Interview mit der Tageszeitung "Die Rheinpfalz"

Folgendes Interview gab der Bundestagsabgeordnete Olav Gutting aktuell der Tageszeitung "Die Rheinpfalz" zu der Thematik "Steuerliche Gleichstellung von eingetragenen Lebenspartnerschaften":

Foto Olav Gutting MdB / Foto: BusseRP: "Es ist noch keine zwei Monate her, dass die Union gegen die Gleichstellung der Homo-Ehe im Bundestag stimmte. Was hat Sie zu dieser Kehrtwende bewogen?"

Gutting: "Es geht ja nicht um die generelle Gleichstellung zwischen Ehe und eingetragener Lebenspartnerschaft, sondern um einen Teilaspekt, die steuerliche Gleichstellung. Die damaligen Anträge der Opposition umfassten zum Beispiel das Adoptionsrecht. Da sehe ich schon ein Problem. Für ein Adoptionsrecht von gleichgeschlechtlichen Paaren bin ich nicht, sondern für die konsequente Gleichstellung im Steuerrecht, die auf der anderen Seite, bei den Pflichten wie zum Beispiel im Bereich des Unterhalts bereits existiert."

RP: "In der Initiative der 13 CDU-Abgeordneten wird auf die Forderung nach einem Adoptionsrecht verzichtet, um damit die Besonderheit der Ehe zu unterstreichen. Kommen Sie damit skeptischen Kollegen entgegen?"

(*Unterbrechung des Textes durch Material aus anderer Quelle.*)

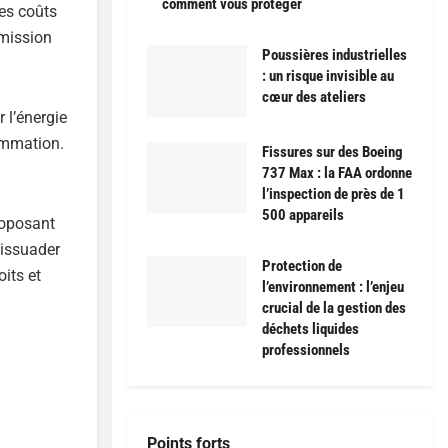
comment vous protéger
les coûts
émission
Poussières industrielles
: un risque invisible au
cœur des ateliers
 l’énergie
ommation.
Fissures sur des Boeing
737 Max : la FAA ordonne
l’inspection de près de 1
500 appareils
roposant
dissuader
Protection de
its et
l’environnement : l’enjeu
crucial de la gestion des
déchets liquides
professionnels
Points forts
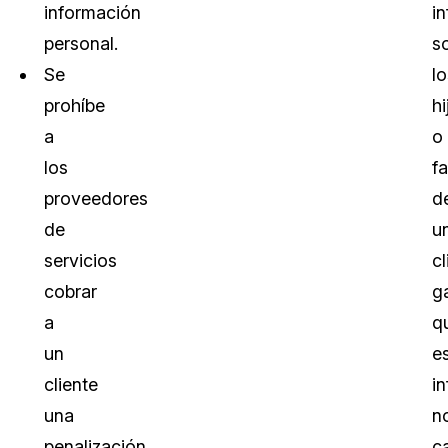
información
i
personal.
s
Se
lo
prohíbe
hi
a
o
los
fa
proveedores
d
de
u
servicios
cl
cobrar
g
a
q
un
e
cliente
i
una
n
penalización
c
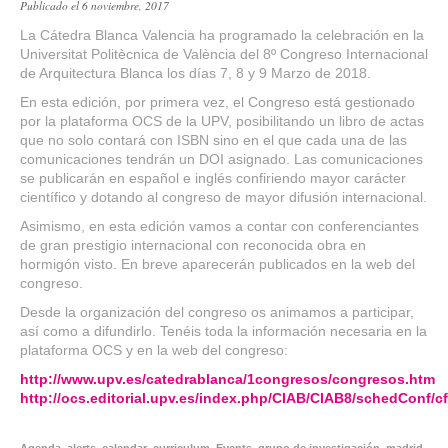
Publicado el 6 noviembre, 2017
La Cátedra Blanca Valencia ha programado la celebración en la
Universitat Politècnica de València del 8º Congreso Internacional
de Arquitectura Blanca los días 7, 8 y 9 Marzo de 2018.
En esta edición, por primera vez, el Congreso está gestionado
por la plataforma OCS de la UPV, posibilitando un libro de actas
que no solo contará con ISBN sino en el que cada una de las
comunicaciones tendrán un DOI asignado. Las comunicaciones
se publicarán en español e inglés confiriendo mayor carácter
científico y dotando al congreso de mayor difusión internacional.
Asimismo, en esta edición vamos a contar con conferenciantes
de gran prestigio internacional con reconocida obra en
hormigón visto. En breve aparecerán publicados en la web del
congreso.
Desde la organización del congreso os animamos a participar,
así como a difundirlo. Tenéis toda la información necesaria en la
plataforma OCS y en la web del congreso:
http://www.upv.es/catedrablanca/1congresos/congresos.htm
http://ocs.editorial.upv.es/index.php/CIAB/CIAB8/schedConf/c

Gutting: "Die Ehe hat ihre bleibende Bedeutung als Grundlage der Familie mit Kindern. Damit ist die Ehe etwas anderes als die gleichgeschlechtliche eingetragene Lebensgemeinschaft. Nichtsdestotrotz erkenne ich an, dass wir im Bereich der Verpflichtungen eine Gelichstellung haben: Unterhalt oder Versorgungsausgleich bei der Trennung sind in beiden Formen die gleichen. Da ist es steuerrechtlich konsequent, wenn wir die Gleichstellung nicht nur bei den Pflichten, sondern auch bei den Privilegien vornehmen.

RP: "Fordern Sie nicht etwas, das ohnehin im Koalitionsvertrag steht? Dort wird angekündigt, gleichheitswidrige Benachteiligungen abzubauen."

Gutting: "Ja das steht so im Programm. Aber es ist auch kein Geheimnis, dass es in unserer Fraktion Vorbehalte gibt und wir mit unserem Koalitionspartner FDP `rege´ Diskussionen führen. Die Liberalen treten dafür schon länger ein, und wir sollten auch vor dem Hintergrund des jüngsten Urteils des Verfassungsgerichts handeln. Nicht wegen des Urteils allein, sondern wegen der bereits genannten Gründe."

RP: "13 von 237 CDU-Abgeordneten machen jetzt diesen Vorstoß. Warum sind es nicht mehr geworden?"

Gutting: "Das weiß ich nicht. Ich bin von den Initiatoren als zuständiger Berichterstatter in der Arbeitsgruppe Finanzen gefragt worden. Wie viele noch gefragt wurden, ist mir nicht bekannt."

RP: "Familienministerin Schröder sagte, in lesbischen und schwulen Lebenspartnerschaften übernähmen die Partner dauerhaft Verantwortung miteinander und lebten damit „konservative Werte“. Ist das ein Argument für Steuererleichterungen?"

Gutting: "Nein, das allein ist kein Argument für Steuererleichterungen. Es geht uns darum, verfassungskonformes Steuerrecht zu schaffen. Bei der Einkommensteuer haben wir Korrekturbedarf. Ich könnte mir auch vorstellen, das Ehegattensplitting in ein Familiensplitting auszubauen, aber das ist noch Zukunftsmusik."

RP: "Die OECD lehnt das Splitting ausdrücklich ab, weil es einen der Partner von der Beteiligung am Erwerbsleben abhält und Mini-Jobs, Teilzeitarbeit oder geringfügige Beschäftigung attraktiver macht. Wie ernst nehmen Sie dieses Argument?"

Gutting: "Tja, die OECD…Die macht immer schlaue Bemerkungen. Ich sage: Das Ehegattensplitting hat seit Gründung der Bundesrepublik Gültigkeit und es hat eine gute Wirkung entfaltet. Es ist nicht sinnvoll, dieses Instrument abzuschaffen."

RP: "Was raten Sie Ihren Fraktionskollegen?"

Gutting: "Entweder wir machen diese Korrektur jetzt auf eigene Rechnung oder das Bundesverfassungsgericht stellt uns nächstes Jahr vor vollendete Tatsachen. Ich bin für das Primat der Politik."